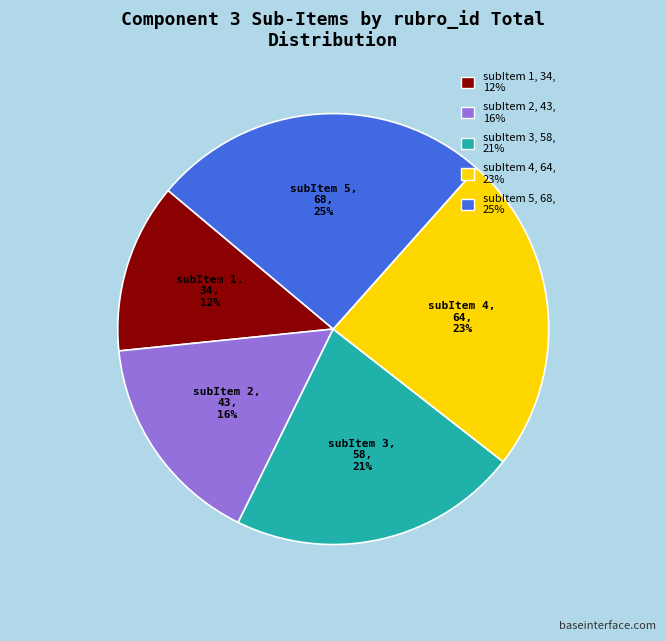

True or false: subItem 3 accounts for 36% of the total.

False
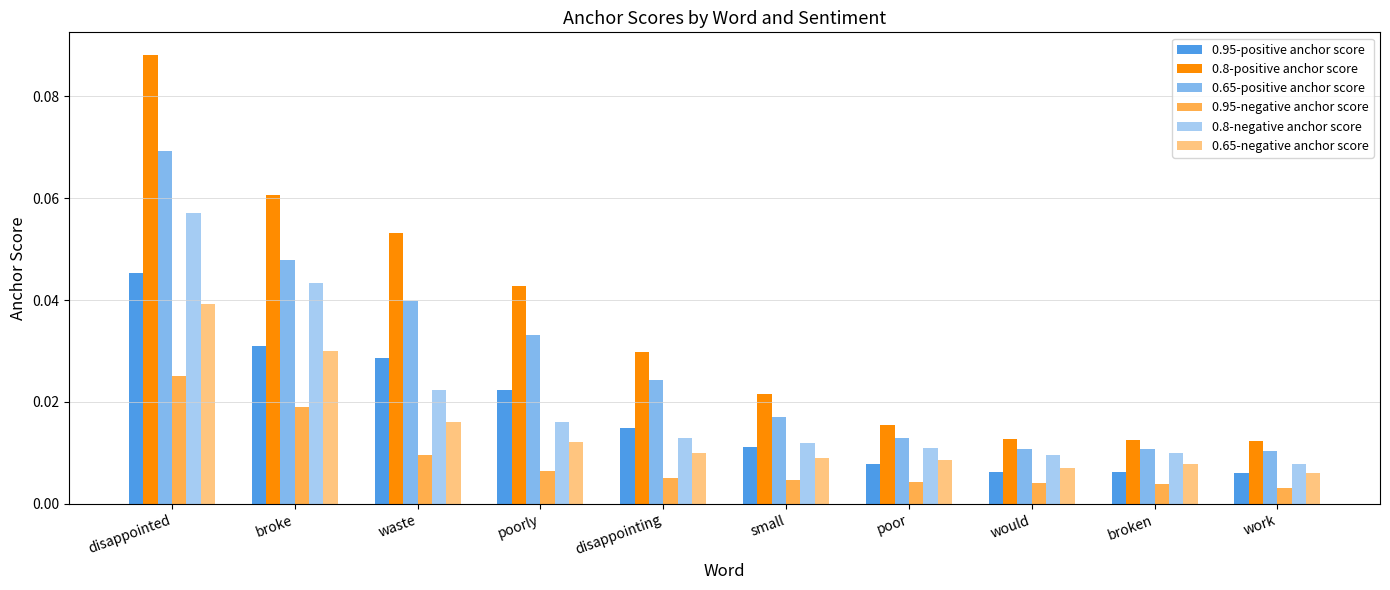

Reading left to right, extract all data points from this chart.

0.95-positive anchor score: disappointed=0.0	broke=0.0	waste=0.0	poorly=0.0	disappointing=0.0	small=0.0	poor=0.0	would=0.0	broken=0.0	work=0.0
0.8-positive anchor score: disappointed=0.1	broke=0.1	waste=0.1	poorly=0.0	disappointing=0.0	small=0.0	poor=0.0	would=0.0	broken=0.0	work=0.0
0.65-positive anchor score: disappointed=0.1	broke=0.0	waste=0.0	poorly=0.0	disappointing=0.0	small=0.0	poor=0.0	would=0.0	broken=0.0	work=0.0
0.95-negative anchor score: disappointed=0.0	broke=0.0	waste=0.0	poorly=0.0	disappointing=0.0	small=0.0	poor=0.0	would=0.0	broken=0.0	work=0.0
0.8-negative anchor score: disappointed=0.1	broke=0.0	waste=0.0	poorly=0.0	disappointing=0.0	small=0.0	poor=0.0	would=0.0	broken=0.0	work=0.0
0.65-negative anchor score: disappointed=0.0	broke=0.0	waste=0.0	poorly=0.0	disappointing=0.0	small=0.0	poor=0.0	would=0.0	broken=0.0	work=0.0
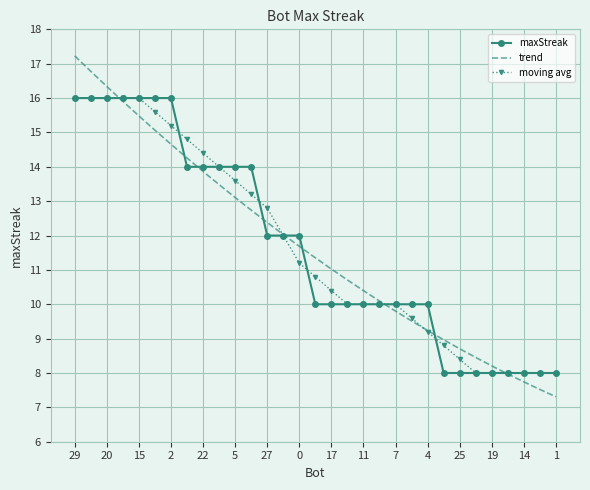

Reading right to left, what are all the values shown in this chart?

8	8	8	8	8	8	8	8	10	10	10	10	10	10	10	10	12	12	12	14	14	14	14	14	16	16	16	16	16	16	16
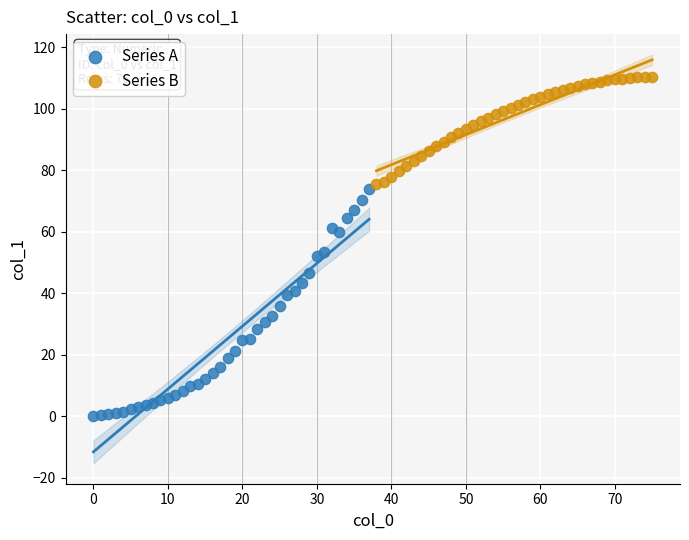

Which series reaches the maximum Y coordinate?

Series B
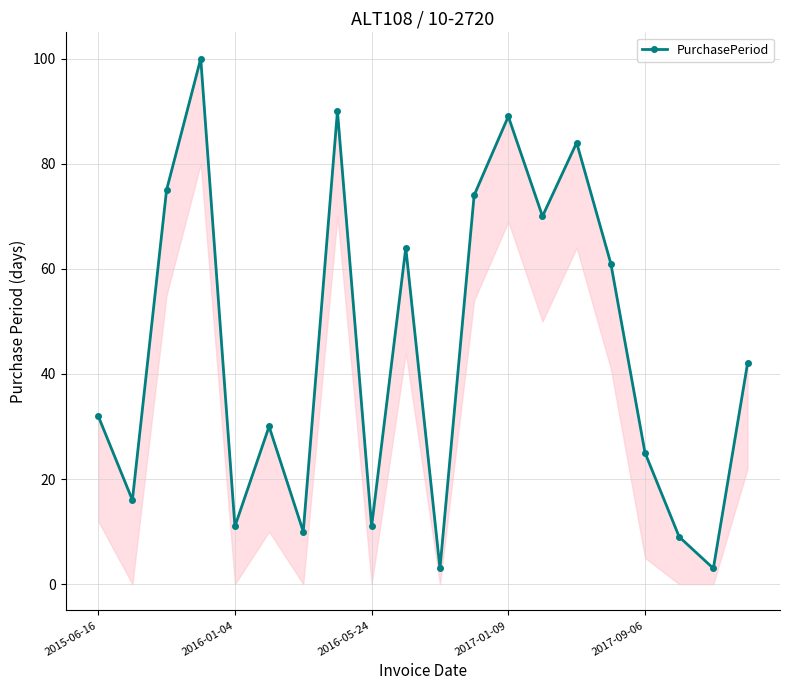

What is the approximate value at 14?

84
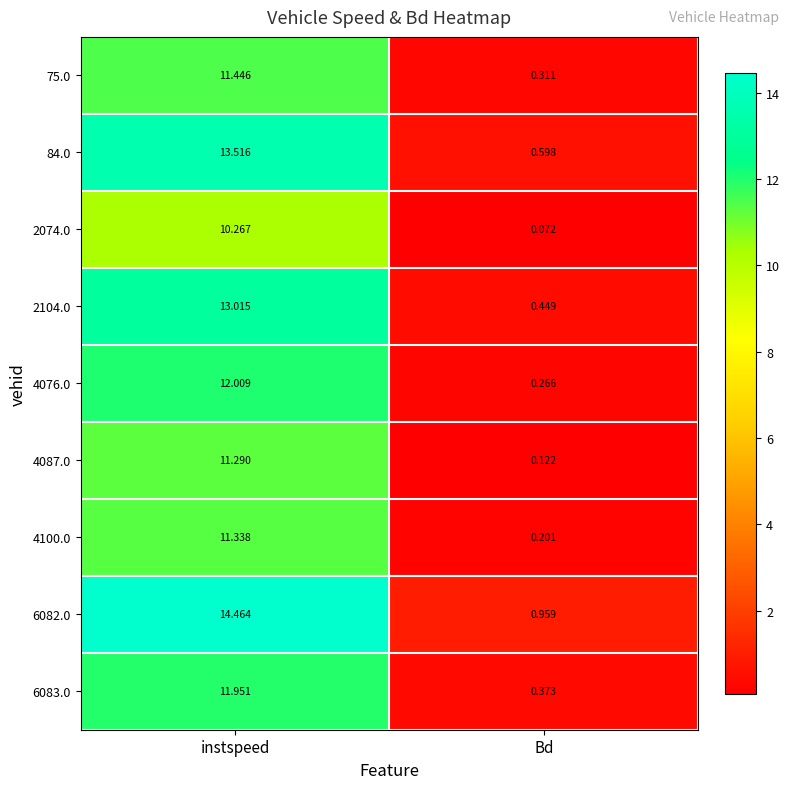

What is the spread (max minus min) of values at Bd?

0.9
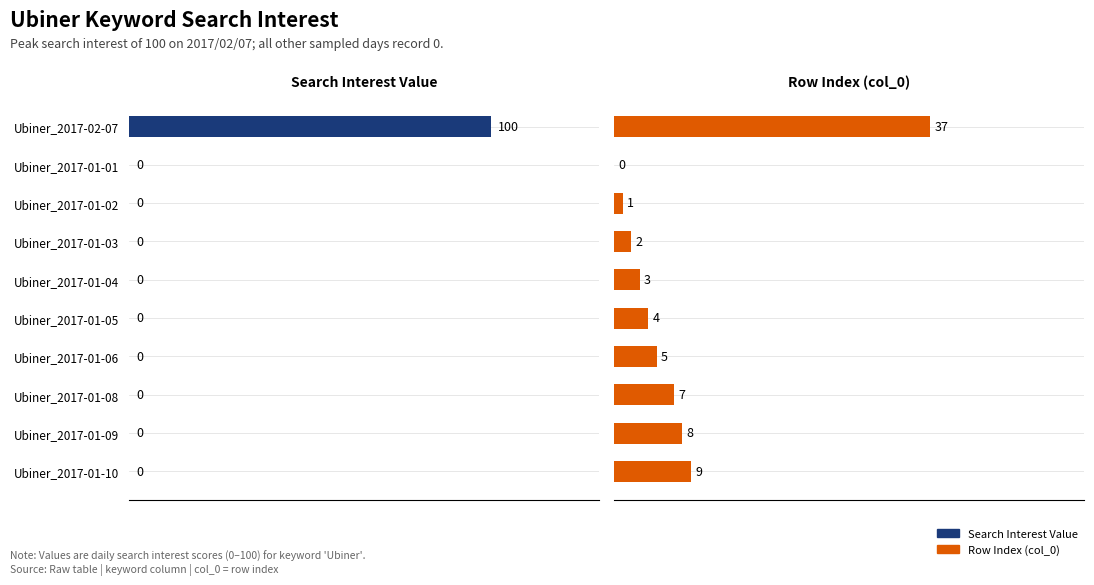

How many bars are there in each group?

2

* * * *

▸ **Task directions**: Copy every entry above word for word, but leave the pictures out of your copy.

▸ **Expected answer**:
True or false: subItem 3 accounts for 36% of the total.

False

Reading left to right, extract all data points from this chart.

0.95-positive anchor score: disappointed=0.0	broke=0.0	waste=0.0	poorly=0.0	disappointing=0.0	small=0.0	poor=0.0	would=0.0	broken=0.0	work=0.0
0.8-positive anchor score: disappointed=0.1	broke=0.1	waste=0.1	poorly=0.0	disappointing=0.0	small=0.0	poor=0.0	would=0.0	broken=0.0	work=0.0
0.65-positive anchor score: disappointed=0.1	broke=0.0	waste=0.0	poorly=0.0	disappointing=0.0	small=0.0	poor=0.0	would=0.0	broken=0.0	work=0.0
0.95-negative anchor score: disappointed=0.0	broke=0.0	waste=0.0	poorly=0.0	disappointing=0.0	small=0.0	poor=0.0	would=0.0	broken=0.0	work=0.0
0.8-negative anchor score: disappointed=0.1	broke=0.0	waste=0.0	poorly=0.0	disappointing=0.0	small=0.0	poor=0.0	would=0.0	broken=0.0	work=0.0
0.65-negative anchor score: disappointed=0.0	broke=0.0	waste=0.0	poorly=0.0	disappointing=0.0	small=0.0	poor=0.0	would=0.0	broken=0.0	work=0.0

Reading right to left, what are all the values shown in this chart?

8	8	8	8	8	8	8	8	10	10	10	10	10	10	10	10	12	12	12	14	14	14	14	14	16	16	16	16	16	16	16

Which series reaches the maximum Y coordinate?

Series B

What is the approximate value at 14?

84

What is the spread (max minus min) of values at Bd?

0.9

How many bars are there in each group?

2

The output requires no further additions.